▶ **TRECHO DO TEXTO**
* * *
Discurso durante a Sessão Deliberativa Ordinária, no Senado Federal

HOMENAGEM AO EX-SENADOR MARIO COVAS, DESTACANDO A SUA ATUAÇÃO EXEMPLAR NA VIDA PUBLICA.

Autor
Lúcio Alcântara (PSDB - Partido da Social Democracia Brasileira/CE)
Nome completo: Lúcio Gonçalo de Alcântara
Casa
Senado Federal
Tipo
Discurso
Resumo por assunto
HOMENAGEM.:
  • HOMENAGEM AO EX-SENADOR MARIO COVAS, DESTACANDO A SUA ATUAÇÃO EXEMPLAR NA VIDA PUBLICA.
Publicação
Publicação no DSF de 08/03/2001 - Página 2554
Assunto
Outros > HOMENAGEM.
Indexação
  • HOMENAGEM POSTUMA, MARIO COVAS, EX SENADOR, GOVERNADOR, ESTADO DE SÃO PAULO (SP), OPORTUNIDADE, ELOGIO, ETICA, COMPETENCIA, VIDA PUBLICA, ESPECIFICAÇÃO, ASSEMBLEIA CONSTITUINTE, ADMINISTRAÇÃO, GOVERNO ESTADUAL.

O SR. LÚCIO ALCÂNTARA (PSDB - CE. Pronuncia o seguinte discurso. Sem revisão do orador.) - Sr. Presidente, Srªs e Srs. Senadores, ontem eu não compareci à sessão do Senado, porque havia deslocado-me para São Paulo para participar do velório do Senador Mário Covas. Por isso, não pude expressar aqui o meu pesar pelo seu falecimento. Pesar esse que - creio - é de boa parte dos brasileiros, principalmente dos que o conheceram, dos que tiveram notícia dos seus feitos, da sua atuação, do seu comportamento.

Fui procurado por uma jovem jornalista de uma emissora de televisão que cobria o acontecimento e que me disse: “Senador, vim procurar o senhor, porque preciso reconstituir, e rapidamente - porque somos todos premidos por esses prazos dos horários de edição de matérias -, a trajetória do Governador Mário Covas, quer dizer, o seu desempenho, os pontos culminantes da sua atuação política, da sua vida partidária, da contribuição que deu ao País como homem público”.
* * *
▶ **REGISTROS DE DADOS**
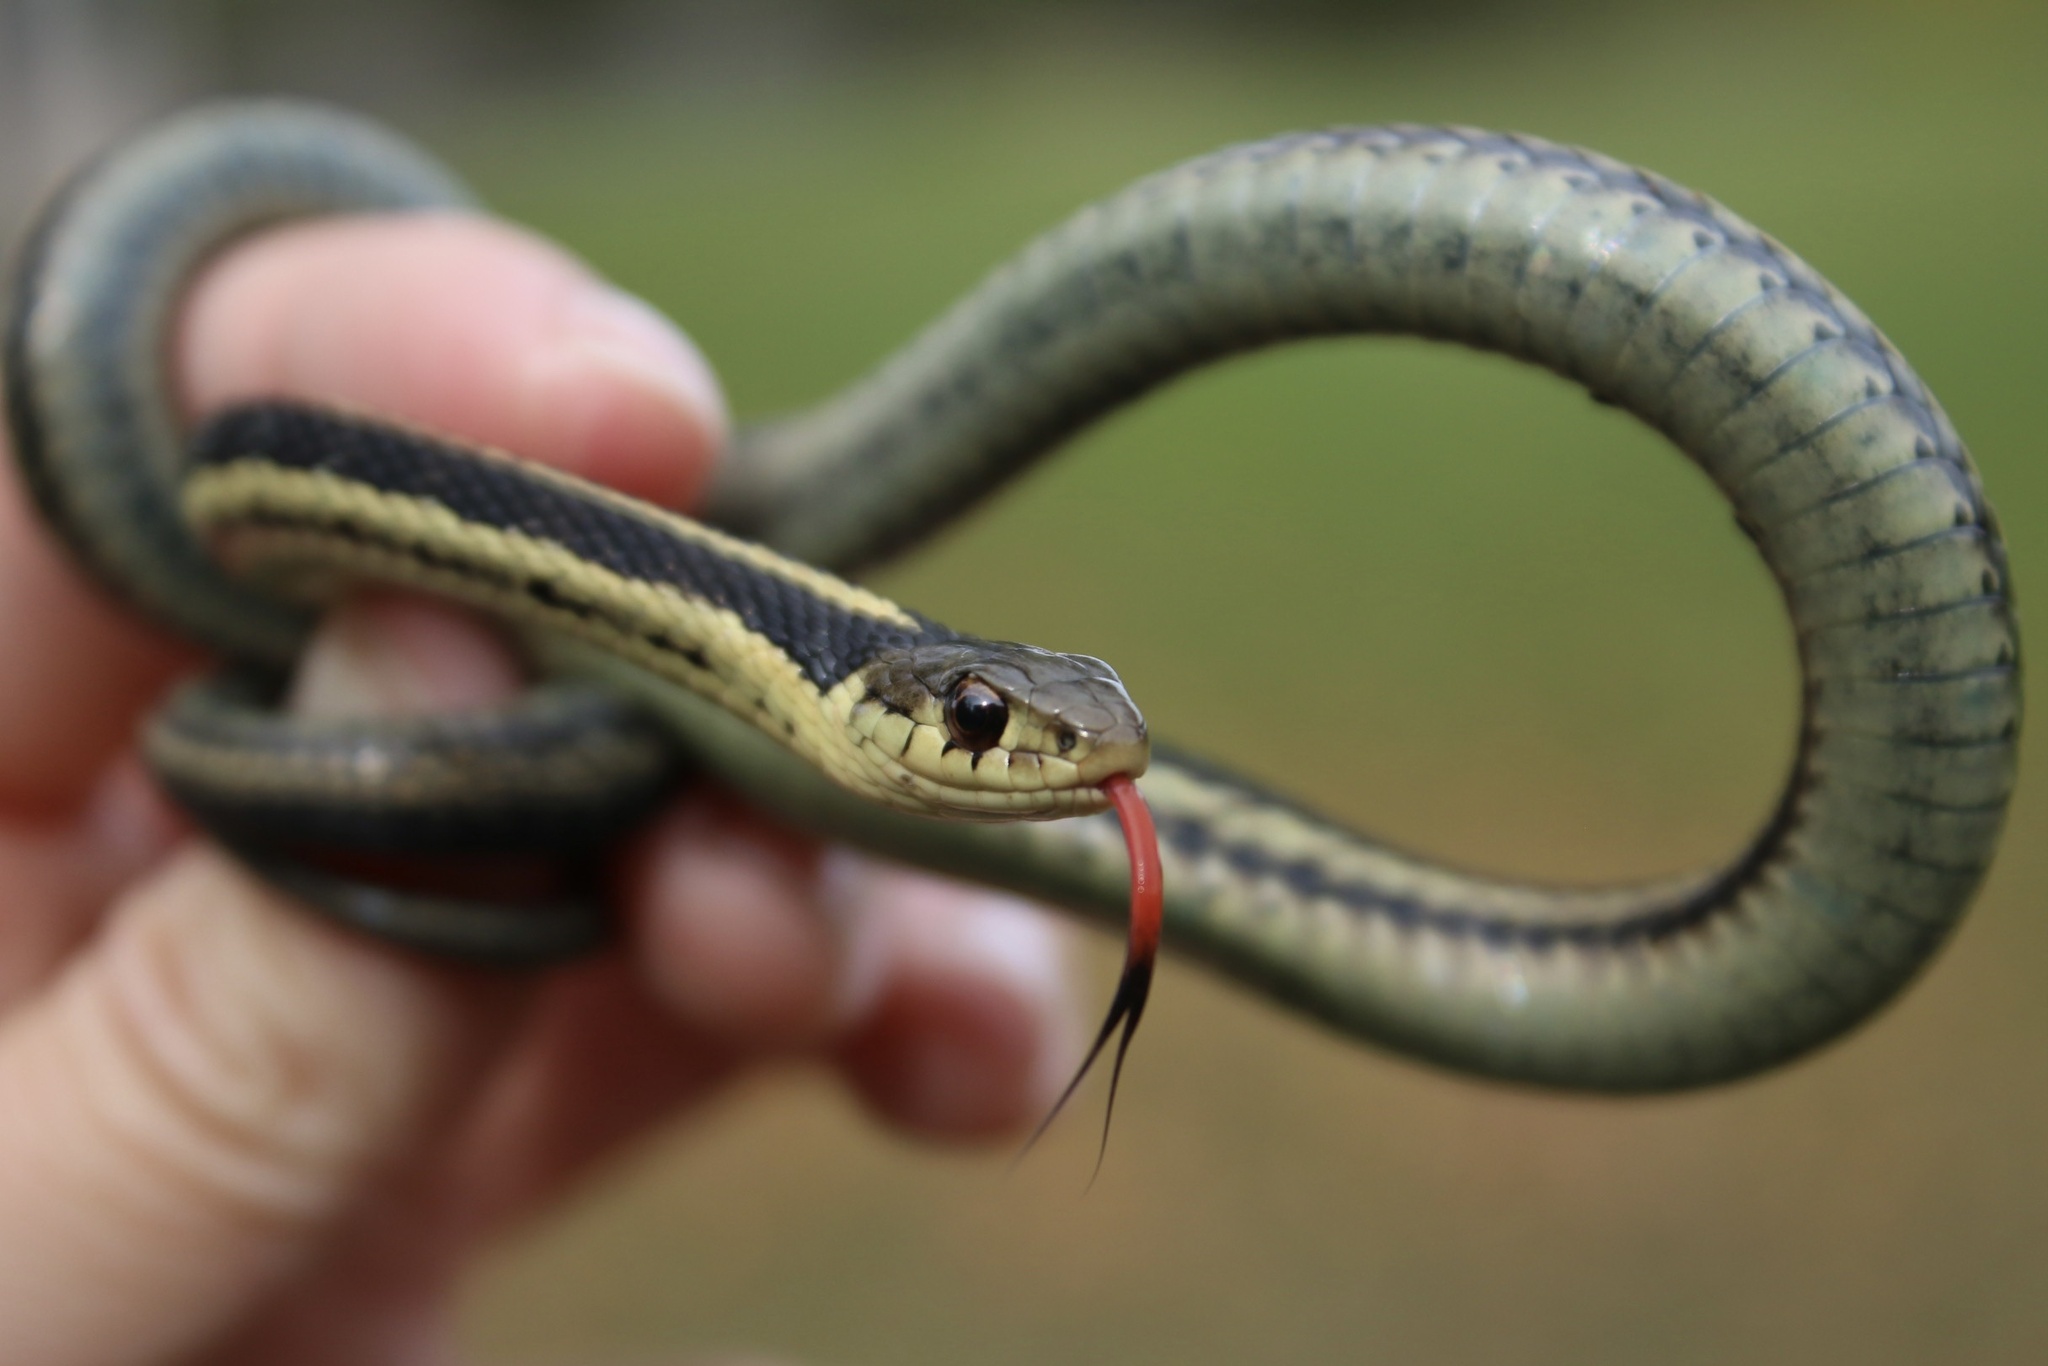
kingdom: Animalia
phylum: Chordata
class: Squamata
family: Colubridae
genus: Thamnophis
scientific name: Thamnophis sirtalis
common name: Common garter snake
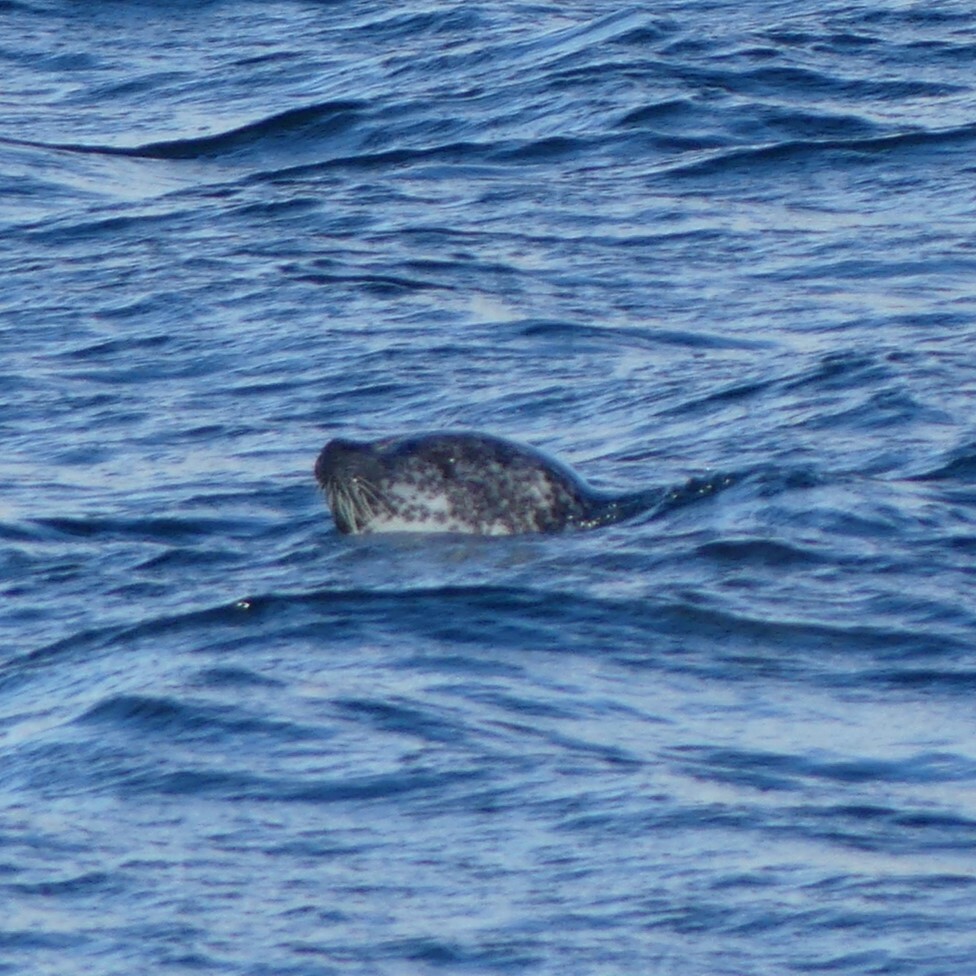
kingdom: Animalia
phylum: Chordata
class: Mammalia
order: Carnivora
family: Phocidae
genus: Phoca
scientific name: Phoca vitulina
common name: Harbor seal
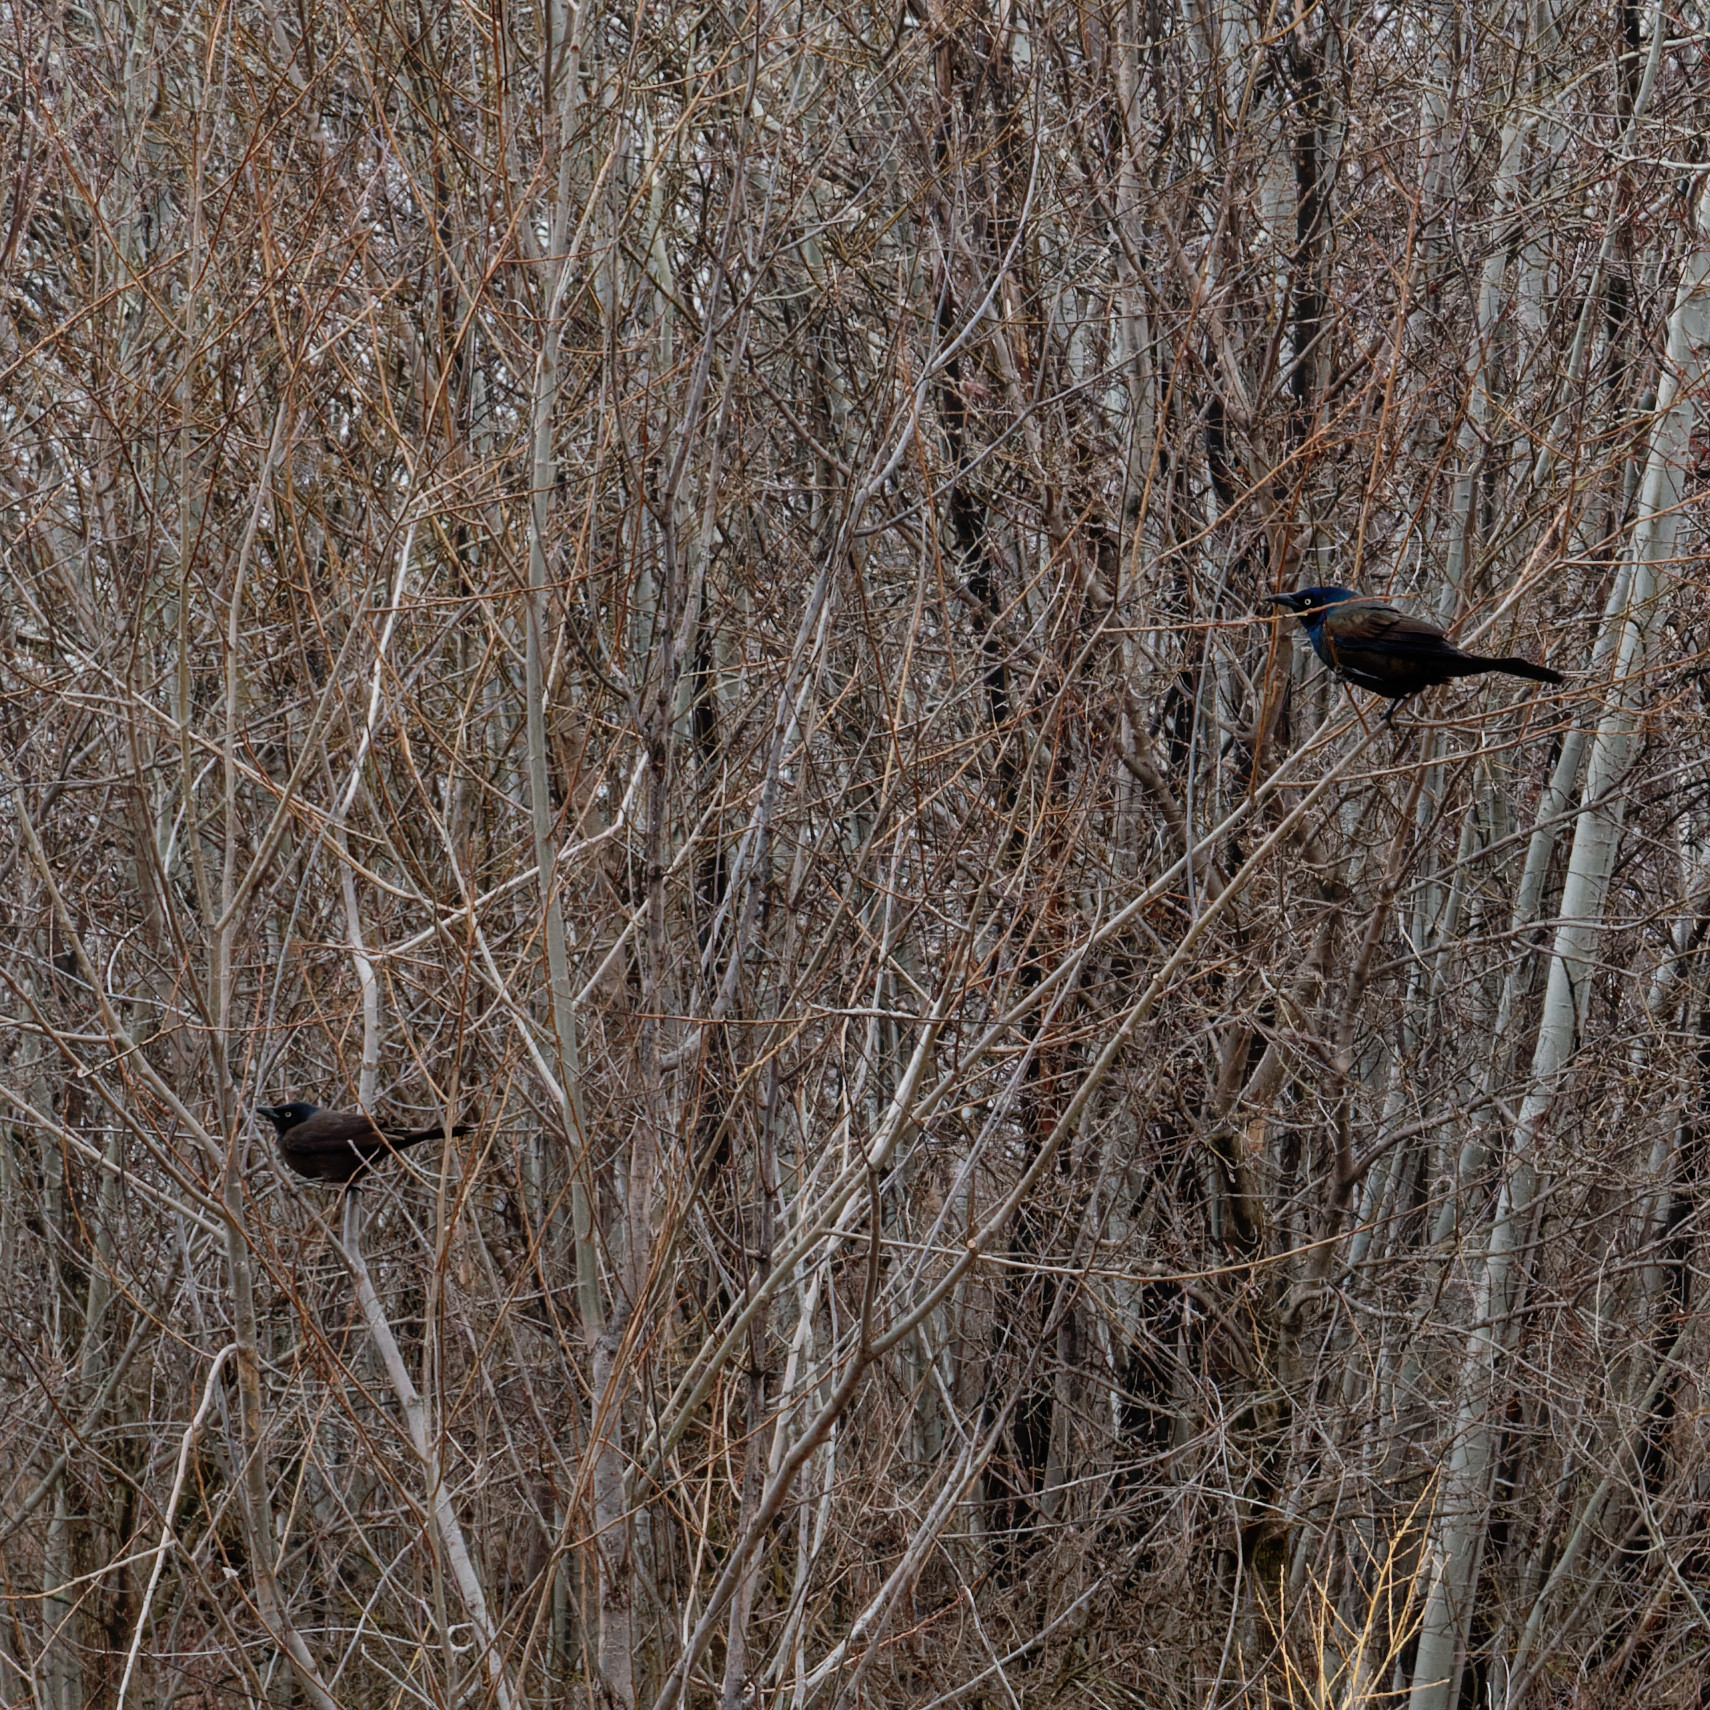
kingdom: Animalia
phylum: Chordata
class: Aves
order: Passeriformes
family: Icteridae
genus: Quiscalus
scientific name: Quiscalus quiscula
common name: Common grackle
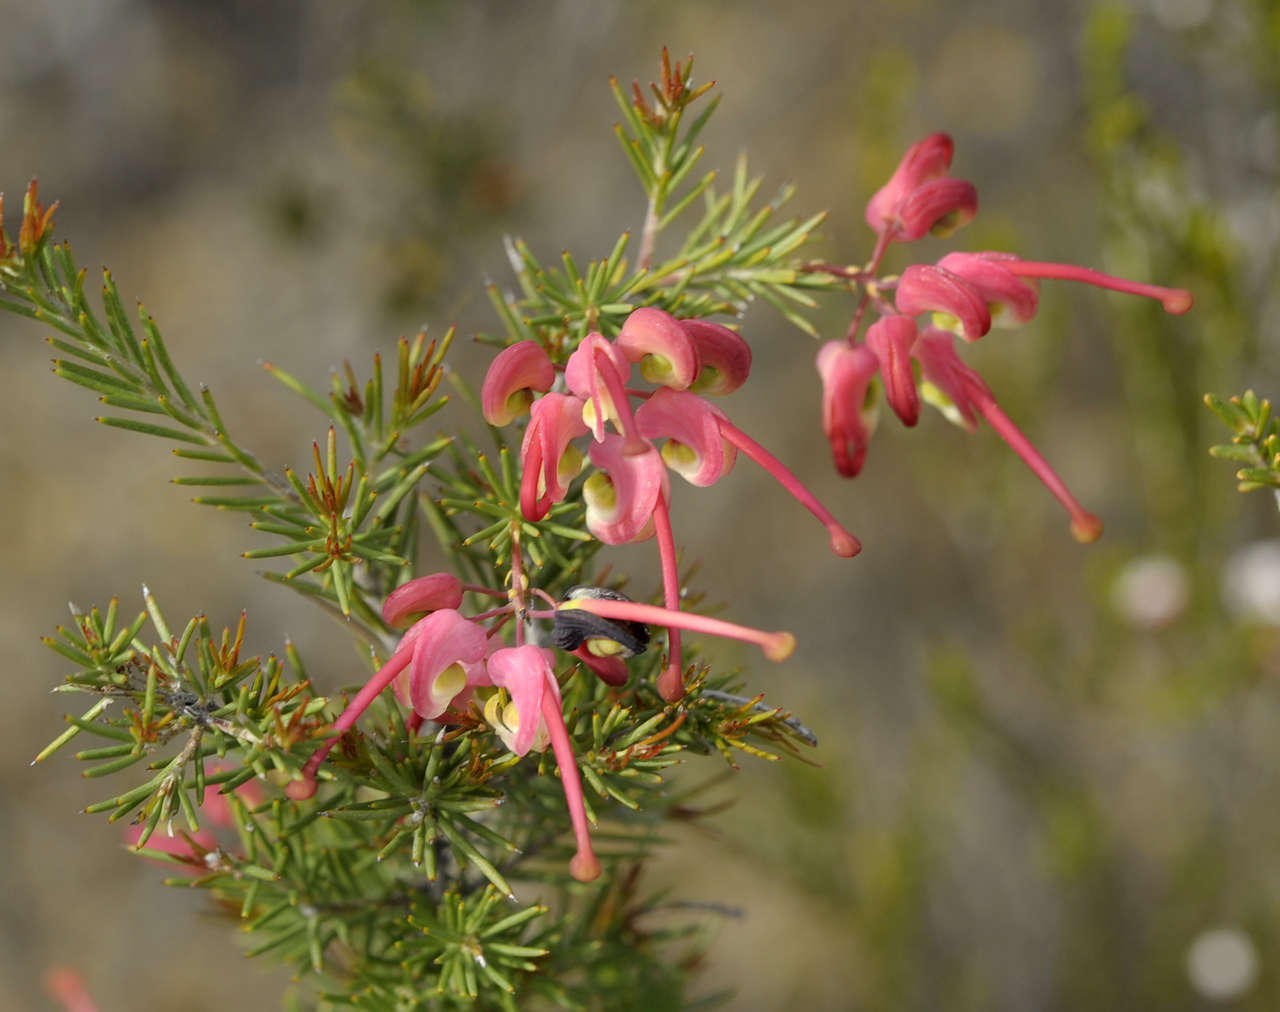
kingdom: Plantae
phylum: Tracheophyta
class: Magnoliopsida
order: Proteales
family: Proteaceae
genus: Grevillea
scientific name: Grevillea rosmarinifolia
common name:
* * *
▶ **ATIVIDADES PROPOSTAS**
(1) No discurso em homenagem a Mário Covas, por que o orador não compareceu à sessão do Senado no dia anterior?
(2) Indique se cada afirmação concorda com o discurso em homenagem a Mário Covas: (a) o discurso foi publicado no DSF de 08/03/2001; (b) o orador era filiado ao PT; (c) a jornalista que procurou o orador trabalhava para um jornal impresso.
(3) Retome o discurso em homenagem a Mário Covas, prosseguindo logo após a última frase apresentada.

▶ **RESPOSTAS ESCRITAS**
(1) Porque tinha se deslocado para São Paulo para participar do velório do Senador Mário Covas.

(2)
(a) Sim: “Publicação no DSF de 08/03/2001 - Página 2554”.
(b) Não: “Lúcio Alcântara (PSDB - Partido da Social Democracia Brasileira/CE)”.
(c) Não: “uma jovem jornalista de uma emissora de televisão”.

(3)
Então, de relance, recordei-me da atuação que ele teve - muitos companheiros que estão aqui se lembram disso - na Assembléia Nacional Constituinte. Foi um momento extremamente difícil que vivemos aqui. O Senador Bernardo Cabral foi o Relator da Constituinte e se lembra perfeitamente de que estávamos em um momento de abertura política, de reorganização da vida política do País, de retorno à democracia. E havia, por toda parte, nas diferentes categorias sociais, nas mais diferentes regiões, mesmo nos lugares mais longínquos do País, uma grande ansiedade em relação à nova Constituição e, conseqüentemente, aos trabalhos da Assembléia Nacional Constituinte.

Naqueles dois anos de trabalho, passamos por momentos extremamente difíceis em que parecia que perdíamos fôlego, que o trabalho não seria concluído, não chegaria ao fim. O Senador Bernardo Cabral, com a sua moderação, mas, ao mesmo tempo, com a sua firmeza, com o seu conhecimento jurídico, repartindo com seus relatores adjuntos a responsabilidade, com muita paciência, foi uma das pessoas que constituiu um núcleo que foi responsável pelo êxito dos nossos trabalhos. Se não foi a Constituição que todos esperávamos, se não foi a Constituição dos sonhos de cada um de nós, foi aquela que surgiu da dialética, do debate, da contradição, das discussões. Hoje, infelizmente, é muito mais citada pelos seus possíveis defeitos do que pelas suas qualidades, pelas diferentes situações, sobretudo de caráter social, que ela acolheu. Tivemos a constituição dos direitos políticos e dos direitos sociais nessa Constituição de 1988.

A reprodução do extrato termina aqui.